416 is a client-error type HTTP response code which is defined as “Requested Range Not Satisfiable”. It means the client requested some (byte) range over a resource but the range for that resource is not applicable. Simple example would be like the file is 1MBs but the client requested the portion between 2MBs and 3MBs of it. Server cannot reach the 2nd MB of a 1MB file so it will respond with 416. All the details about this are told in rfc2616 section 14.35.
On our case, it didn’t actually make much sense since most of our video is played on flash-based players and as far as we know, flashplayer is unable dispatch a HTTP request with Range header (i don’t know much about flash so i am not actually sure about this). But it happens and generates a lot of traffic waste, and probably some unhappy clients.

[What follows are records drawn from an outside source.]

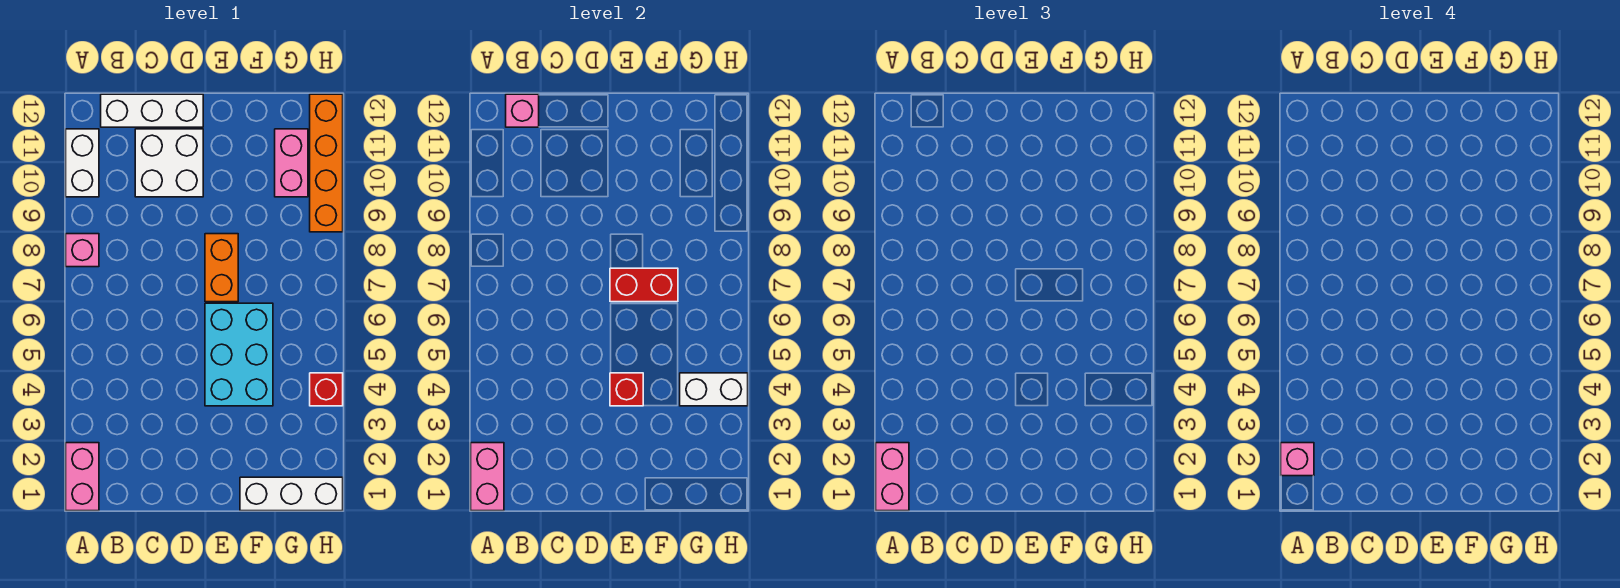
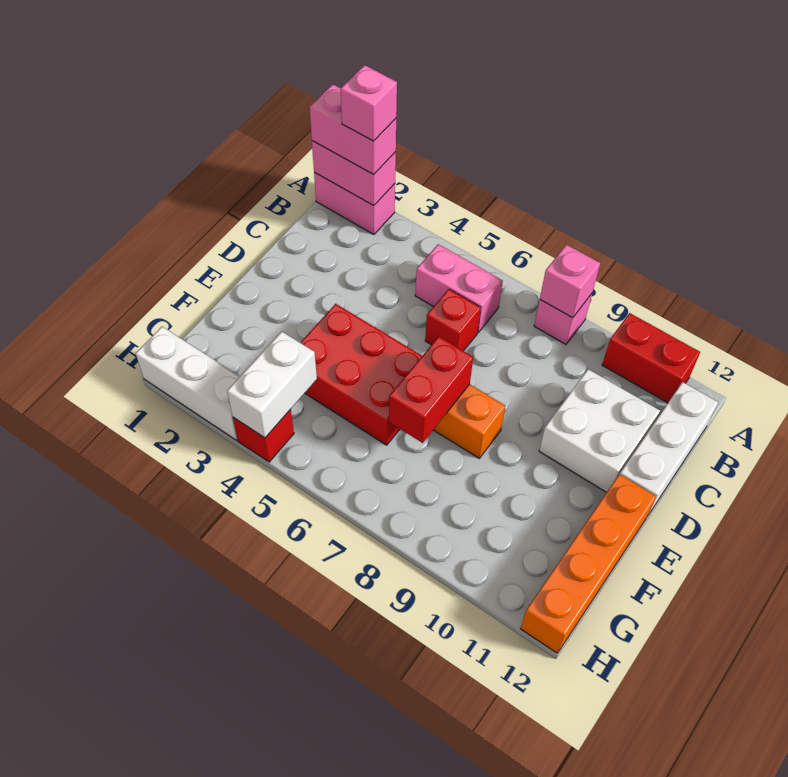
white brick A10:A11 level 1 -> red brick A10:A11 level 1
pink brick B12 level 2 -> pink brick A8 level 2
cyan brick E4:F6 level 1 -> red brick E4:F6 level 1
red brick E4 level 2 -> red brick C6 level 1
white brick F1:H1 level 1 -> white brick H1:H3 level 1
pink brick G10:G11 level 1 -> pink brick B5:B6 level 1
orange brick H9:H12 level 1 -> orange brick E12:H12 level 1

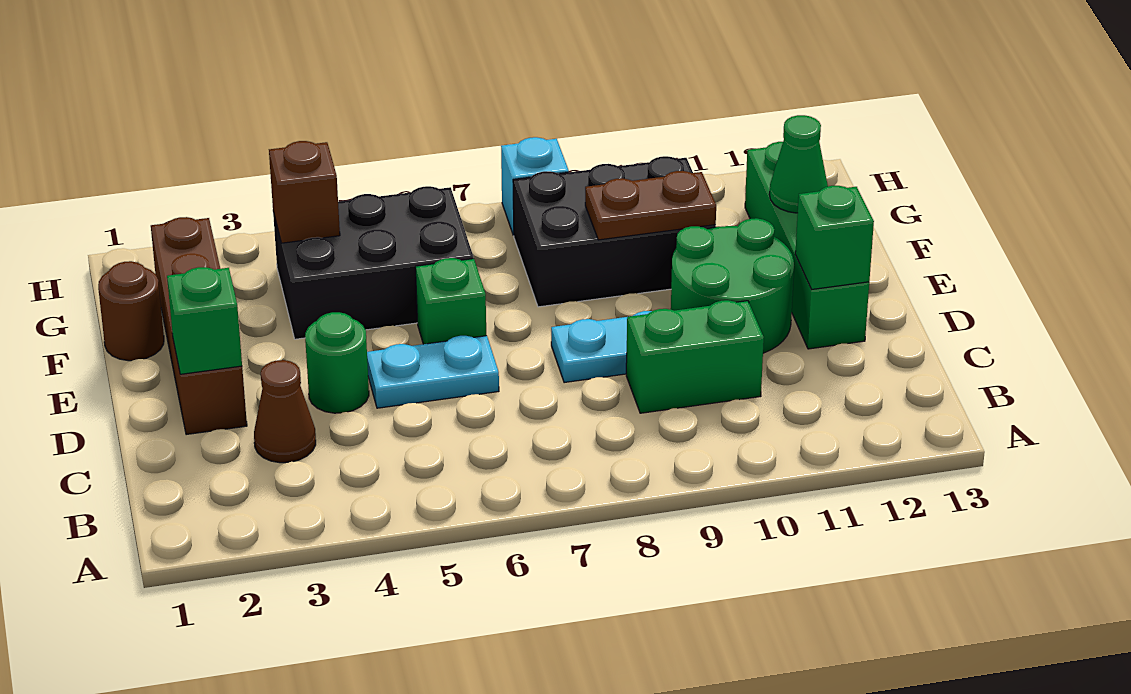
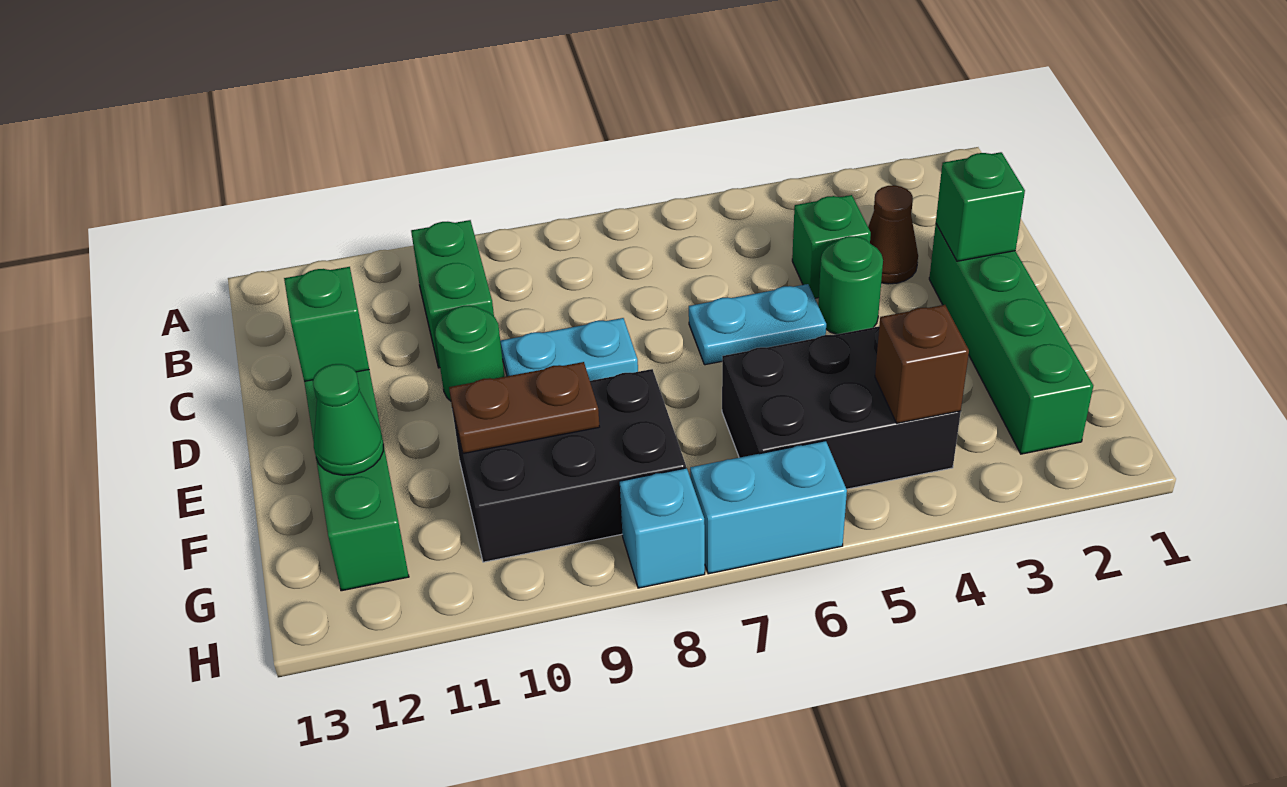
green brick C9:C10 level 1 -> green brick B10:C10 level 1
brown brick D2:G2 level 1 -> green brick D2:G2 level 1
green round brick D10:E11 level 1 -> green round brick D10 level 1
green brick E6 level 1 -> green brick C4 level 1
brown round brick F1 level 1 -> none
none -> cyan brick H6:H7 level 1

So, after some clever but dirty tcpdumping we see those requests were not like the simple example i just mentioned but actually invalid Range headers. Out of that dirty tcpdump output we saw things like:
Range: bytes=7259-7258 Range: bytes=10513-10512 Range: bytes=0--1
There is a pattern here: some client, some browser, some code with an off-by-one error causes last-byte-position to be one less than the first-byte-position which generates a syntactically invalid Range header as rfc puts it. This is the client’s problem. But the next sentence in the rfc says the recipient (nginx) MUST ignore such headers. And AFAICT if you ignore a header you should process the request as if that header was never there and you should respond 200 with all the content. It seems nginx has a bug there.
Our first course of action in these kind of situations is google the hell out of the problem, since we generally believe we are not alone. But this time we found nothing. Next, we tried apache and lighttpd with the same request and they responded 200 as rfc suggested. So we replaced our nginxes with apache… just kidding.

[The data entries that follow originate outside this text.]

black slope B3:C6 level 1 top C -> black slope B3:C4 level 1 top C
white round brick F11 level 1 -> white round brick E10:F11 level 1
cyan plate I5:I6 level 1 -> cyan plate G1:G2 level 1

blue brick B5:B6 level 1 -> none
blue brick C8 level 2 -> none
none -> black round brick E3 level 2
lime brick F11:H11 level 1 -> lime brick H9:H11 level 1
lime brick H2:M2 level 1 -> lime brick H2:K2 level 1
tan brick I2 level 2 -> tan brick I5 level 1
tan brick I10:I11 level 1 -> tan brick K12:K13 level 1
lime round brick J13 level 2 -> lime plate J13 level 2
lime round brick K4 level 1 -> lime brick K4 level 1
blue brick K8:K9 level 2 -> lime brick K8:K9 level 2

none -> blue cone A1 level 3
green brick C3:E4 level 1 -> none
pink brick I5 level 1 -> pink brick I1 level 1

We thought it’d be possible to workaround this by using some lua in our config so here is what we came up with:
header_filter_by_lua ' if ngx.var.http_range then local brange = string.sub(ngx.var.http_range, 7) local start = tonumber(brange:sub(1, brange:find("-")-1)) local stop = tonumber(brange:sub(brange:find("-")+1)) if stop and start and stop < start then ngx.req.set_header("Range", nil) end end ';
Without any prior knowledge of lua and searching for every basic operation this is as good as it gets. We strip bytes= part first, then cast the parts before and after the first dash into numbers. If those numbers are syntactically invalid, remove the header. Sometimes all that string manipulation and casting will fail and start or stop vars will be nil. If that happens, do not touch anything and let the nginx core do its work.
At the time of writing this post, we haven’t moved this piece into production yet but some local tests showed it’s OK. Just paste it into the server section of your nginx conf and you should be good to go.